DEVOTION
THE GOSPEL
ACCORDING TO LUKE
SEARCHING FOR
WRONGS
Luke 6:1-5
6:1 One Sabbath Jesus was
going through the grainfields, and his disciples began to pick some heads of
grain, rub them in their hands and eat the kernels. 2 Some of the Pharisees
asked, "Why are you doing what is unlawful on the Sabbath?" 3 Jesus
answered them, "Have you never read what David did
when he and his companions were hungry? 4 He entered the house of God, and
taking the consecrated bread, he ate what is lawful only for priests to eat.
And he also gave some to his companions."
5 Then Jesus said to them, "The Son
of Man is Lord of the Sabbath."
NIV
The first thing we need to
clear up is this Sabbath. We do not understand why the King James version is
the only one that we find records of this was the second sabbath after the first.
Then our scholars of old, perhaps having only that version, and not going back
to the Greek or even the transliteration of the Greek version, which never have
anything to say about a second Sabbath after the first. But they make so much
hay about this time of the second after the first. However, the point is that on
one Sabbath, which makes no difference which Sabbath it was, he and his disciples
were walking through a grain field. We do not even know if this was a wheat or
barley field, but it was the type of grain that the head of the plant had small
kernels, which were the part of the plant that would be harvested. Taking a few
of the heads of the plant and rubbing them in their hands produced the kernels
that were edible. As seen by the law, that would have been a form of harvesting
that the Pharisees understood was unlawful to harvest on the Sabbath. We wonder why the Pharisees followed Jesus and his disciples through a grainfield. We
would think that on the Sabbath they would be in the synagogue praising and worshipping
God. But they were more interested in following after Jesus and his disciples
for the express reason to charge them as sinners. Just another thought, did the
Pharisees count their steps as they were following Jesus, for on the Sabbath they
were only allowed, by their own rules, a certain number of steps. That brings
us to a truth in our time, in our churches as we live in the new creation time
and have our citizenship in the kingdom of God. Do we approach our life as the Pharisees did, in that we are looking to find some fault in someone else,
just to make the point that we are so holy, and they are committing a wrong?
The Pharisees were judging Jesus and his disciples, condemning them in a sense
as committing a sin against the law, while they, the Pharisees, remained holy
and pure. Of course, they may not have heard the teaching of Jesus that we
consider the Sermon of the Mount when he taught about the log and the speck in
our eyes, and that we should look for that log, the sin in our own lives,
before we go following after someone to see if we can find a speck in their eye.
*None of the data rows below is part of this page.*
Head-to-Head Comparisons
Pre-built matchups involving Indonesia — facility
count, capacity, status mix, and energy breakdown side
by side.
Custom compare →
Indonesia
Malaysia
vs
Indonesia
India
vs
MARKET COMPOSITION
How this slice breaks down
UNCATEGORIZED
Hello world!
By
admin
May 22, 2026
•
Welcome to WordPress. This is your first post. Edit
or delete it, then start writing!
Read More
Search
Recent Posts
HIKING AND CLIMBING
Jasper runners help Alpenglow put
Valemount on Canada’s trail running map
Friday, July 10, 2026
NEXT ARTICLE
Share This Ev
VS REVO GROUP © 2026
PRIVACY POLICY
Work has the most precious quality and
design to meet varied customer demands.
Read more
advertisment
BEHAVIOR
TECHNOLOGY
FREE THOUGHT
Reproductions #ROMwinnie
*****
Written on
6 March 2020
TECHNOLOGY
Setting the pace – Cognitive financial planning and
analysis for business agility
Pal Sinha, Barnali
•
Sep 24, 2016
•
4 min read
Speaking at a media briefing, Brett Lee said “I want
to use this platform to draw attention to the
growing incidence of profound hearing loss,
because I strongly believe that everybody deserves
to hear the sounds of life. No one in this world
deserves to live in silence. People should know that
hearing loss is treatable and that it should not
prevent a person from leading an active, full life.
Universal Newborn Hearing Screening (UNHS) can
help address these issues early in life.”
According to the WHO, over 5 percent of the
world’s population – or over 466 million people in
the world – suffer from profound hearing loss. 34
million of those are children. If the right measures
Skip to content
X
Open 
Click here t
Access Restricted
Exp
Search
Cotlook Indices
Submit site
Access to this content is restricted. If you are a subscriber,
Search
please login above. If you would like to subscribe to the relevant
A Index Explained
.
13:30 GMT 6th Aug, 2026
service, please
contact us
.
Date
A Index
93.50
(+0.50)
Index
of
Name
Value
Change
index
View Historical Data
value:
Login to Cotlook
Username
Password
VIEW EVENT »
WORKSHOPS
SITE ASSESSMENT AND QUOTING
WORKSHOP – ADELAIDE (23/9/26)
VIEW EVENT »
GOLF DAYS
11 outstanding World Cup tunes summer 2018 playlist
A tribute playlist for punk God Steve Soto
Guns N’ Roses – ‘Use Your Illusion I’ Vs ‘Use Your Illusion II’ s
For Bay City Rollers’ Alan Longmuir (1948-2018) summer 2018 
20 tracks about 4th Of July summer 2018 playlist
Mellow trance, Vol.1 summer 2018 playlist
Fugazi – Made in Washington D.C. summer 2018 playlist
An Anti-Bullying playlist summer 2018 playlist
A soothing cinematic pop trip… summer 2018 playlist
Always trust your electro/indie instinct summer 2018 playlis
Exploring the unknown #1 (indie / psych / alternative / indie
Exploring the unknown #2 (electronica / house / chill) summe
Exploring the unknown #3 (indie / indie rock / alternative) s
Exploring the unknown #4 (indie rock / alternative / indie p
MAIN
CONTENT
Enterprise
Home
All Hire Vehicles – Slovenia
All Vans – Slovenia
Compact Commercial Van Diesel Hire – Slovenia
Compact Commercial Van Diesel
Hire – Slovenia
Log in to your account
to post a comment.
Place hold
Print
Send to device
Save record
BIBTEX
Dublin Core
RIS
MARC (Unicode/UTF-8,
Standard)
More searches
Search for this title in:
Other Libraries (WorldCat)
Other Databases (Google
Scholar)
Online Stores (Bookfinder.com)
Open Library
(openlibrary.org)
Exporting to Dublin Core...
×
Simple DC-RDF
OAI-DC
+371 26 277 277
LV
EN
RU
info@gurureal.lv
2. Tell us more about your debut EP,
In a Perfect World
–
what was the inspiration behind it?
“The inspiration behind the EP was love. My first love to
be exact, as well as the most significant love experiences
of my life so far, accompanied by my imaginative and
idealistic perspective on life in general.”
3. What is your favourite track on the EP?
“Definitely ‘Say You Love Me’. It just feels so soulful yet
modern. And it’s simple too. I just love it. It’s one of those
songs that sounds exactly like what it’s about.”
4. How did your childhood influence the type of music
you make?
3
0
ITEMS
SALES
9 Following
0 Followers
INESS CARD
That is what Jesus was telling the Pharisees. They did not see the truth about
the Sabbath, and even the great King David ate consecrated bread, and about Judging instead of knowing the truth. How careful we need to
live, first making sure we are living for God, and giving attention to the cleansing
blood of Jesus over our sins, the forgiveness of God, and His grace we should
not be looking for wrongings in others, especially when we have not overcome wrongs
we commit, perhaps on purpose or inadvertently without knowing we did so. As we
live in this new creation with love and forgiveness, let us fix our eyes on Jesus, and we won't see those specks, or search for wrongs.